Departments of Medicine and Physiology & Pharmacology, Schulich School of Medicine & Dentistry, University of Western Ontario, and Vascular Biology Research Group, Robarts Research Institute, 100 Perth Drive, PO Box 5015, Stn B, London, ON, Canada.
Hypertension. 2011 Mar;57(3):442-51. doi: 10.1161/HYPERTENSIONAHA.110.161653. Epub 2011 Jan 17.

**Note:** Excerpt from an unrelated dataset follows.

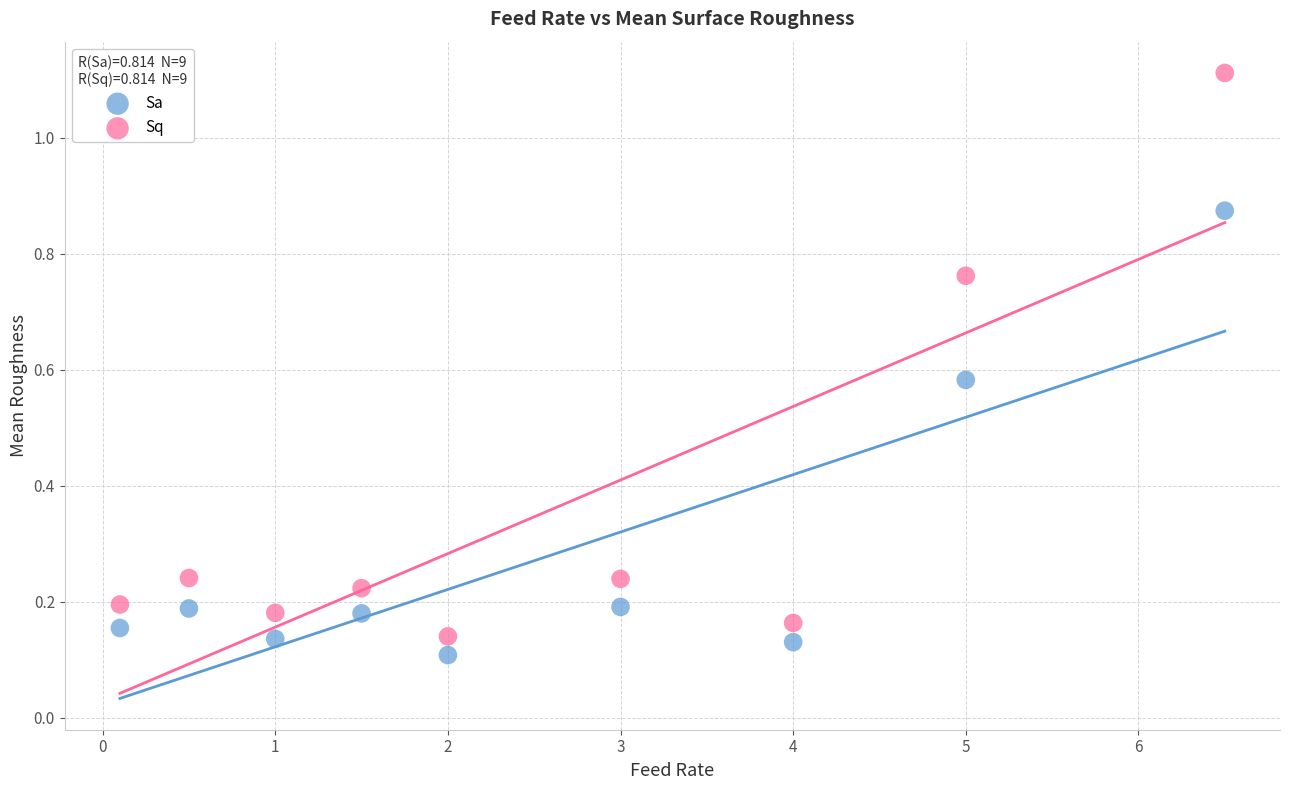

Which series has the widest spread of Y values?

Sq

It has been increasingly appreciated that steroids elicit acute vascular effects through rapid, so-called nongenomic signaling pathways. Though aldosterone, for example, has been demonstrated to mediate rapid vascular effects via both mineralocorticoid receptor-dependent and -independent pathways, the mechanism(s) of this mineralocorticoid receptor-independent effect of aldosterone is yet to be determined. For estrogen, its rapid effects have been reported to be, at least in part, mediated via the 7-transmembrane-spanning, G protein-coupled receptor GPR30. Previous studies have demonstrated common response outcomes in response to both aldosterone and estrogen on GPR30 expression, ie, activation of phosphatidylinositol 3-kinase-dependent contraction and extracellular signal-regulated kinase activation in vascular smooth muscle cells. The present studies were undertaken to test the hypothesis that the rapid response to aldosterone in smooth muscle is dependent on the availability of a GPR30-dependent signaling pathway. These findings not only reconcile differences in the literature for aldosterone response in freshly isolated versus cultured aortic smooth muscle cells but also suggest alternative therapeutic strategies for modulating aldosterone actions on the vasculature in vivo.
人们越来越认识到,类固醇通过快速的、所谓的非基因组信号通路引起急性血管效应。例如,醛固酮已被证明通过盐皮质激素受体依赖性和非依赖性途径介导快速的血管效应,但醛固酮的这种盐皮质激素受体非依赖性效应的机制尚待确定。对于雌激素,其快速作用至少部分是通过 7 跨膜转导、G 蛋白偶联受体 GPR30 介导的。先前的研究表明,对 GPR30 表达,醛固酮和雌激素的共同反应结果,即血管平滑肌细胞中磷酸肌醇 3-激酶依赖性收缩和细胞外信号调节激酶激活的激活。本研究旨在验证以下假设:即平滑肌对醛固酮的快速反应依赖于 GPR30 依赖性信号通路的可用性。这些发现不仅调和了文献中关于新鲜分离和培养的主动脉平滑肌细胞中醛固酮反应的差异,而且还为体内调节醛固酮对血管的作用提供了替代的治疗策略。